After wasting more than $1 billion over six years on failed attempts to overhaul its outdated EHR system, VA in May signed a 10-year, $10 billion deal with Cerner Corp. to put the agency on the same health record platform as the Pentagon. Meanwhile, VA will spend about $1 billion per year to keep its old system, VistA, up and running, according to Government Accountability Office calculations.
VA plans to begin rolling out the platform at three facilities in the Pacific Northwest in October and have everything fully up and running by March 2020, then-acting Secretary Peter O’Rourke told Congress in June.

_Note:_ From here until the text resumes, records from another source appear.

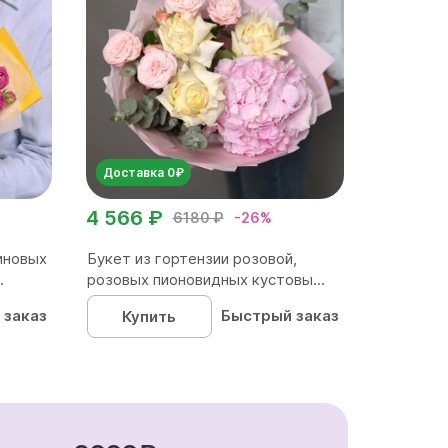
Доставка 0₽
4 566 ₽
6180 ₽
-26%
иновых
Букет из гортензии розовой,
.
розовых пионовидных кустовы...
 заказ
Быстрый заказ
Купить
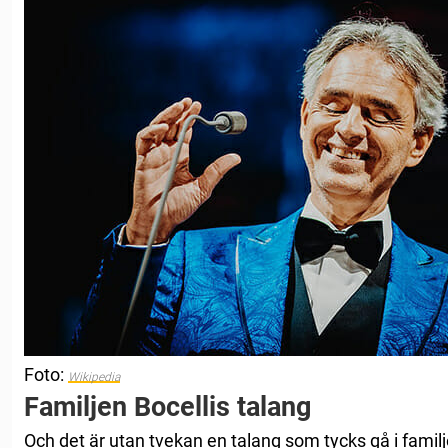
Foto:
Wikipedia
Familjen Bocellis talang
Och det är utan tvekan en talang som tycks gå i familj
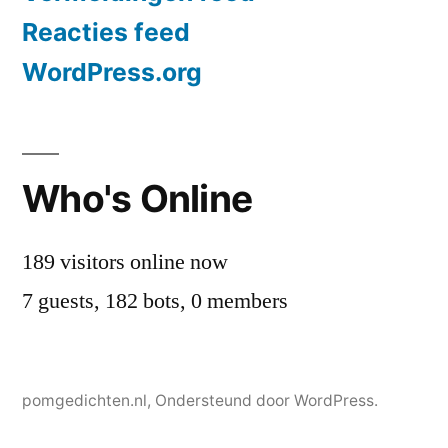
Reacties feed
WordPress.org
Who's Online
189 visitors online now
7 guests,
182 bots,
0 members
pomgedichten.nl
,
Ondersteund door WordPress.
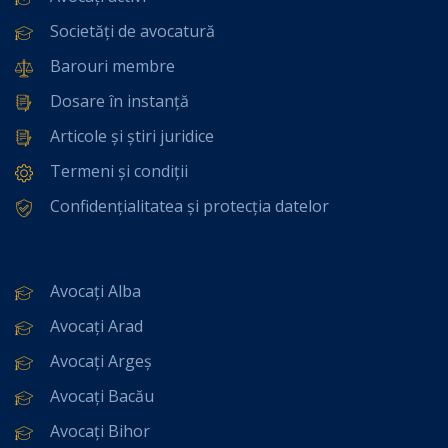
Societăți de avocatură
Barouri membre
Dosare în instanță
Articole și știri juridice
Termeni și condiții
Confidențialitatea și protecția datelor
Avocați Alba
Avocați Arad
Avocați Argeș
Avocați Bacău
Avocați Bihor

Officials planned to spend August and September developing a project management plan with Cerner, but agency leaders seem to have butted heads over the program’s trajectory.
“Over the last few weeks, it has become clear to me that VA’s leadership intends to take the [electronic health record] modernization effort in a different direction than we were headed,” Morris said in her resignation letter, which she posted to Twitter.
This isn’t the first time the IT overhaul has stirred controversy within the agency.
In a report published earlier this month, ProPublica revealed the three-man cabal of private advisers to President Trump tried to derail the project based on a personal disdain for Cerner’s software. VA officials said disagreements over the program might have even led to the firing of former Secretary David Shulkin.
Wilkie tapped John Windom, executive director of the EHR Modernization office, to replace Morris in an acting capacity.
“VA will benefit from John’s strong background on this project as it begins the transition to the new system for the benefit of veterans’ care in the future,” Wilkie said in a statement.
The inaugural hearing of the House Veterans’ Affairs Technology Modernization subcommittee is scheduled for Sept. 13. In a Stars and Stripes op-ed, Banks said the panel will focus on the role of the Interagency Program Office in holding the VA and Defense Department accountable for health record interoperability efforts.